If you are paying attention to what customers want, there comes a point when you find that spending a certain amount of money enables you to bring a certain number of customers on board. And if your business is able to do this, ie, spend less to acquire each customer than they pay you – then it starts to make sense to invest in trying to do more of it.
You can also start to make connections between improvements in the product and marketing and resulting improvements in customer acquisition rates and costs. So it makes sense to invest more in both of those areas too, to bring down next month’s acquisition costs.
We have come a long way over the last six years – we now have more than 30,000 customers and have secured more than £4 million in external investment, and have strong partnerships with Barclays Bank and Iris Software.
We also now employ 53 people and last year secured our first investment and acquisition in the US.

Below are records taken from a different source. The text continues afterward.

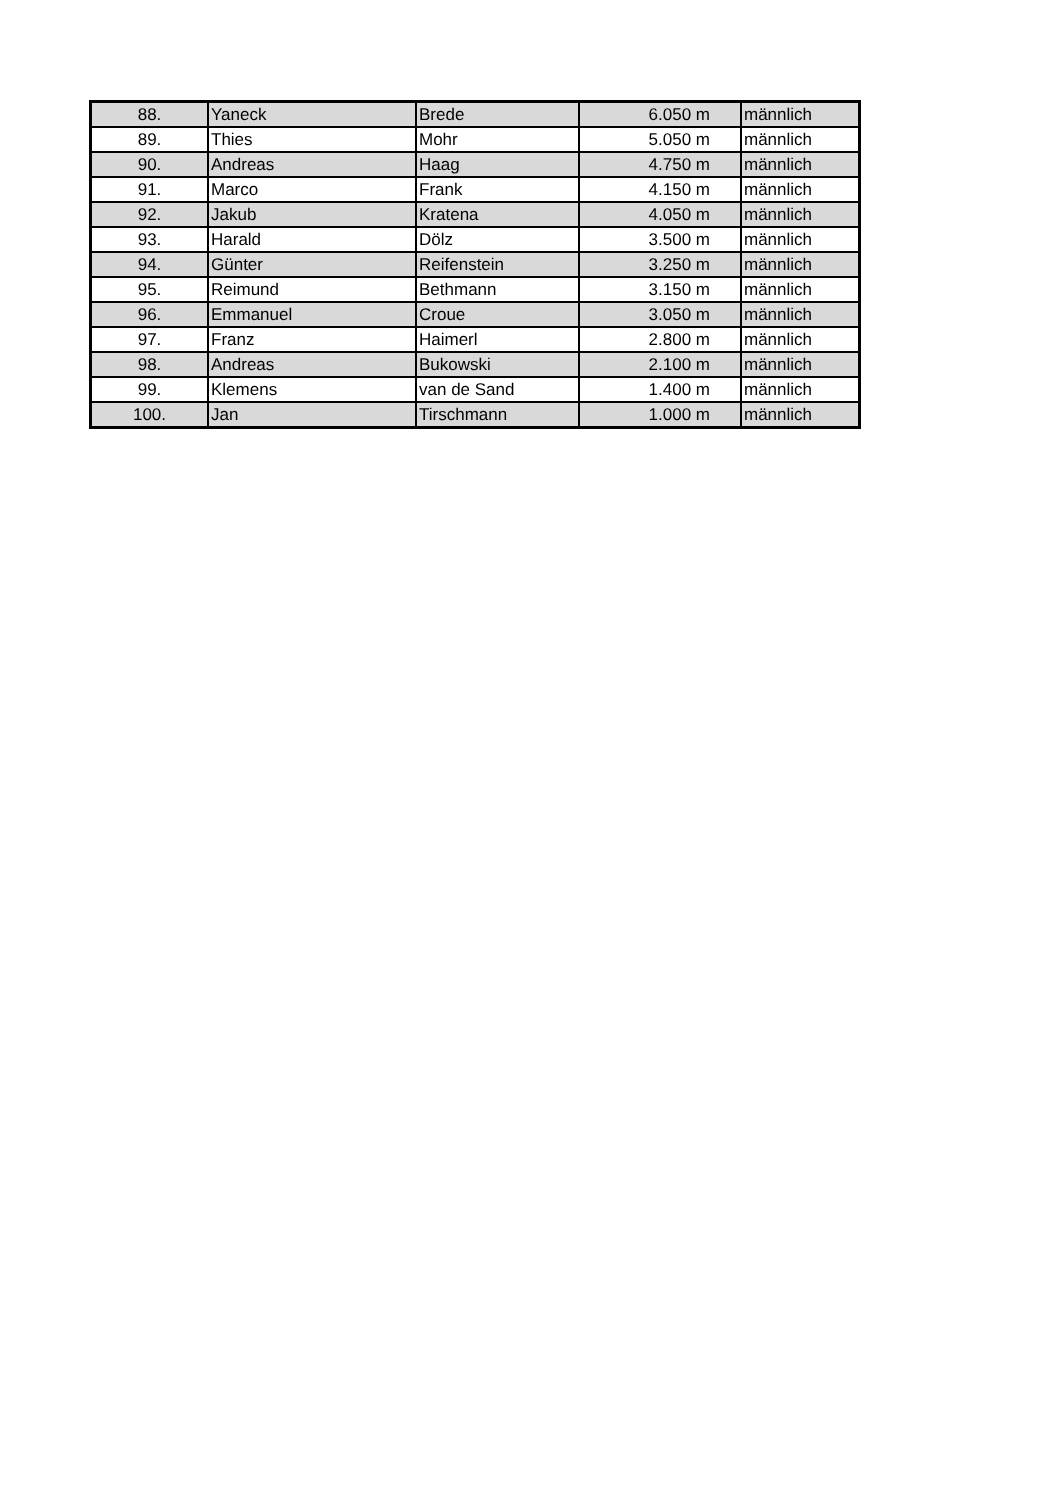| 88. | Yaneck | Brede | 6.050 m | männlich |
| 89. | Thies | Mohr | 5.050 m | männlich |
| 90. | Andreas | Haag | 4.750 m | männlich |
| 91. | Marco | Frank | 4.150 m | männlich |
| 92. | Jakub | Kratena | 4.050 m | männlich |
| 93. | Harald | Dölz | 3.500 m | männlich |
| 94. | Günter | Reifenstein | 3.250 m | männlich |
| 95. | Reimund | Bethmann | 3.150 m | männlich |
| 96. | Emmanuel | Croue | 3.050 m | männlich |
| 97. | Franz | Haimerl | 2.800 m | männlich |
| 98. | Andreas | Bukowski | 2.100 m | männlich |
| 99. | Klemens | van de Sand | 1.400 m | männlich |
| 100. | Jan | Tirschmann | 1.000 m | männlich |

Talk about your search for investors.
My experience of raising money is that it’s not about long, detailed business plans. It’s about telling a convincing story with passion.
If you understand what an investor needs to see, a ten-slide Keynote presentation should be enough to get their interest. If they don’t ‘get it’ in ten slides, they’re never going to.
That means it’s a numbers game as well – you are looking for someone who can share your vision enough to want to fund it, and the idea may only resonate with a handful of individuals. After all, if it was simple and obvious, it probably would have been done before.
So in the end you have to kiss a lot of frogs before you find your prince/princess.
Were you ever worried about going over budget/how did you ensure the money you raised was used in a focussed manner?
Smart investors know that no-one will ever have built a company exactly like yours. And the reality is most successful entrepreneurs are first-timers (as are even more unsuccessful ones!). That means you’re going to make a lot of mistakes – and that’s OK by the investor – but you need to make sure they’re not expensive ones.
Make small bets, measure what works, and only double-down if it does.